* WHAT YOU NEED TO DO: Could you carry on the passage about how condensing temperature affects refrigerating capacity, picking up right after its last sentence?

* DOCUMENT TEXT:

>>>

Influence of Condensing Temperature On Refrigerating Capacity

In a manner similar to that used to explore the effect of evaporating temperatures on the refrigeration capacity, the influence of condensing temperatures can be examined. Equation 4.7 once again becomes the tool, and all the terms change as the condensing temperature varies with the exception of the specific volume entering the compressor, νs, which is a function of the evaporating temperature only. For the compressor whose volumetric efficiency is shown in Figure 4.2, the effect of condensing temperature on the refrigerating capacity for an evaporating temperature of -10°C (14°F) is shown in Figure 4.9.

Effect of condensing temperature on the refrigerating capacity of an 8-cylinder ammonia compressor with a displacement rate of 0.123 m3/s (260 cfm) operating with an evaporating temperature of -10°C (14°F).

<<<

* RECORD SET:
>>>

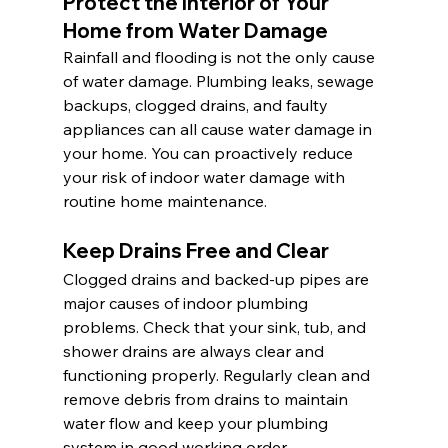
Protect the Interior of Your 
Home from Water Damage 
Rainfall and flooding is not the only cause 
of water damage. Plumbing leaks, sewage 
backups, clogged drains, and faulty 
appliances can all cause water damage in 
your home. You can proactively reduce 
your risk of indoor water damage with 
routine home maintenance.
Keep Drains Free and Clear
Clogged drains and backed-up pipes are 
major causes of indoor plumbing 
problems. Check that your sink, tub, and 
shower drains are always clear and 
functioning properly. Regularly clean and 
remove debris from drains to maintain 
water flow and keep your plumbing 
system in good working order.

<<<

* RESPONSE BELOW:
The refrigerating capacity always decreases as the condensing temperature increases, so the measures that are discussed in Chapter 7 on condensers are potential tools to keep the condensing temperature low. Compared to the influence of the evaporating temperature, each degree change in the condensing temperature affects the refrigerating capacity to a lesser extent than a degree change in evaporating temperature. The reason for this difference is that changes in the evaporating temperature also exert a considerable effect on the specific volume entering the compressor, while the condensing temperature does not.

The comparison of the influences of evaporating and condensing temperatures on the refrigerating capacity also appears on the complete map of refrigeration capacity, as shown in Figure 4.10, as controlled by the evaporating and condensing temperatures.

Effect of both the evaporating and condensing temperatures on refrigeration capacity for the 8-cylinder ammonia compressor.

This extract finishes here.